Of course, she had moments of what I should call "grace," and she would call insanity, when she wondered for a little while whether to be sensible was the highest thing in life; but her general attitude to these was as it would be towards temptation of any other kind. To be sensible, she would say, was to be successful and effective; to be otherwise was to fail and to be ineffective.
Very well, then.
At the beginning of September Dick Guiseley came to Merefield to shoot grouse. The grouse, as I think I have already remarked, were backward this year, and, after a kind of ceremonial opening, to give warning as it were, on the twelfth of August, they were left in peace. Business was to begin on the third, and on the evening of the second Dick arrived.
He opened upon the subject that chiefly occupied his thoughts just now with Archie that night when Lord Talgarth had gone to bed. They were sitting in the smoking-room, with the outer door well open to admit the warm evening air. They had discussed the prospects of grouse next day with all proper solemnity, and Archie had enumerated the people who were to form their party. The Rector was coming to shoot, and Jenny was to ride out and join them at lunch.
Then Archie yawned largely, finished his drink, and took up his candle.
"Oh! she's coming, is she?" said Dick meditatively.
Archie struck a match.
"How's Frank?" went on Dick.
"Haven't heard from him."
"Where is the poor devil?"
"Haven't an idea."
Dick emitted a monosyllabic laugh.
"And how's she behaving?"
"Jenny? Oh! just as usual. She's a sensible girl and knows her mind."
Dick pondered this an instant.
"I'm going to bed," said Archie. "Got to have a straight eye to-morrow."
"Oh! sit down a second.... I want to talk."
Archie, as a compromise, propped himself against the back of a chair.
"She doesn't regret it, then?" pursued Dick.
"Not she," said Archie. "It would never have done."

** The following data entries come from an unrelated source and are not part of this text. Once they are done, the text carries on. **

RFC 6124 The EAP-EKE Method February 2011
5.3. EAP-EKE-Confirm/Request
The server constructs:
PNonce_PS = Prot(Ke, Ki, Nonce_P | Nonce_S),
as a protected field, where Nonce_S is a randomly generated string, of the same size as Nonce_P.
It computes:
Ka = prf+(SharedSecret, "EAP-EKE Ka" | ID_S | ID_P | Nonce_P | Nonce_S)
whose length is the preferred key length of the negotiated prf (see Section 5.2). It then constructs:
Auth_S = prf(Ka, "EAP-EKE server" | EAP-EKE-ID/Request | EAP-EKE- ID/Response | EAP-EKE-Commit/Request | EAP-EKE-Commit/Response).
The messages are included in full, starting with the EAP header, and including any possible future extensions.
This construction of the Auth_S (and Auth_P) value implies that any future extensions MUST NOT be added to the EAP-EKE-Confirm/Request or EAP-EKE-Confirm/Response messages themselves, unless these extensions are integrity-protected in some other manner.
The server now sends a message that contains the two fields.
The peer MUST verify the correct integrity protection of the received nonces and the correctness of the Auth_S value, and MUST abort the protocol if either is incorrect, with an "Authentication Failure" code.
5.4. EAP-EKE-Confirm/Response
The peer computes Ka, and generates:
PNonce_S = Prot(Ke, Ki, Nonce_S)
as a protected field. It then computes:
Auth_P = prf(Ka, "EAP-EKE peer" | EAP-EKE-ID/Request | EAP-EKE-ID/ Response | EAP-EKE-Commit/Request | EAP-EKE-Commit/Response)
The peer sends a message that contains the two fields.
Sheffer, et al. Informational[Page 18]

"I know," agreed Dick warmly. (It was a real pleasure to him that head and heart went together in this matter.) "But sometimes, you know, women regret that sort of thing. Wish they hadn't been quite so sensible, you know."
"Jenny doesn't," said Archie.
Dick took up his glass which he had filled with his third whisky-and-soda, hardly five minutes before, and drank half of it. He sucked his mustache, and in that instant confidentialism rose in his heart.

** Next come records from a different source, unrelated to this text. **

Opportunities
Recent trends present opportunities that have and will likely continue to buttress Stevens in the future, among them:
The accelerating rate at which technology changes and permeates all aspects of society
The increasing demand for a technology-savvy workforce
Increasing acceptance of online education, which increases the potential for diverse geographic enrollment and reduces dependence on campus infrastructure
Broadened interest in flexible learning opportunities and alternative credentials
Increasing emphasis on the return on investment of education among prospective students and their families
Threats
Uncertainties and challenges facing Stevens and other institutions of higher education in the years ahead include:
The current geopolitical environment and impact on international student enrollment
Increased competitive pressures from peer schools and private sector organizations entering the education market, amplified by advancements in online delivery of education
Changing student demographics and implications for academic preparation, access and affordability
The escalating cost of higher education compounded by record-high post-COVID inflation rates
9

"Well, I'm going to have a shot myself," he said.
"What?"
"I'm going to have a shot. She can but say 'No.'"
Archie's extreme repose of manner vanished for a second. His jaw dropped a little.
"But, good Lord! I hadn't the faintest—"
"I know you hadn't. But I've had it for a long time.... What d'you think, Archie?"
"My good chap—"
"Yes, I know; leave all that out. We'll take that as read. What comes next?"

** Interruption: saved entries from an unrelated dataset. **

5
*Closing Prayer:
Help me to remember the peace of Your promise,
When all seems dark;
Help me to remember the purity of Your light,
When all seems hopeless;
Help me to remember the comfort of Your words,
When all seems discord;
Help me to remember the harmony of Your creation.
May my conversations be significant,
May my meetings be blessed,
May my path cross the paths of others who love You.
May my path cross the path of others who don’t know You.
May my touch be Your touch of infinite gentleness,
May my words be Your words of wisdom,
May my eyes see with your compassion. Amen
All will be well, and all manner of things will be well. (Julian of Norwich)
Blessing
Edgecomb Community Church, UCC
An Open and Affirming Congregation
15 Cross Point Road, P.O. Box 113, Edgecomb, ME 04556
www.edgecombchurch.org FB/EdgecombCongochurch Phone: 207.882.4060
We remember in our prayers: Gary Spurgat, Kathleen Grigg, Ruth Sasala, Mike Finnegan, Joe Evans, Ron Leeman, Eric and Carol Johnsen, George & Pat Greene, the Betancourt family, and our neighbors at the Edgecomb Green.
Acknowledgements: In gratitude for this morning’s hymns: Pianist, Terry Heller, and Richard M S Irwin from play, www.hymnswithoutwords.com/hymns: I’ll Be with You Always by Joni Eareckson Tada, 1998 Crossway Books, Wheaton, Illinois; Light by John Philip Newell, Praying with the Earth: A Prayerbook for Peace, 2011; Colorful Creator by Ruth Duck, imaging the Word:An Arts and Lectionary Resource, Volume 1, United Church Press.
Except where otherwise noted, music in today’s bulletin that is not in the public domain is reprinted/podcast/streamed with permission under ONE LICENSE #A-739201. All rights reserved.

Archie looked at him a moment.
"How d'you mean? Do you mean, do I approve?"
"Well, I didn't mean that," admitted Dick. "I meant, how'd I better set about it?"
Archie's face froze ever so slightly. (It will be remembered that Jack Kirkby considered him pompous.)
"You must do it your own way," he said.
"Sorry, old man," said Dick. "Didn't mean to be rude."
Archie straightened himself from the chair-back.
"It's all rather surprising," he said. "It never entered my head. I must think about it. Good-night. Put the lights out when you come."
"Archie, old man, are you annoyed?"
"No, no; that's all right," said Archie.
And really and truly that was all that passed between these two that night on the subject of Jenny—so reposeful were they.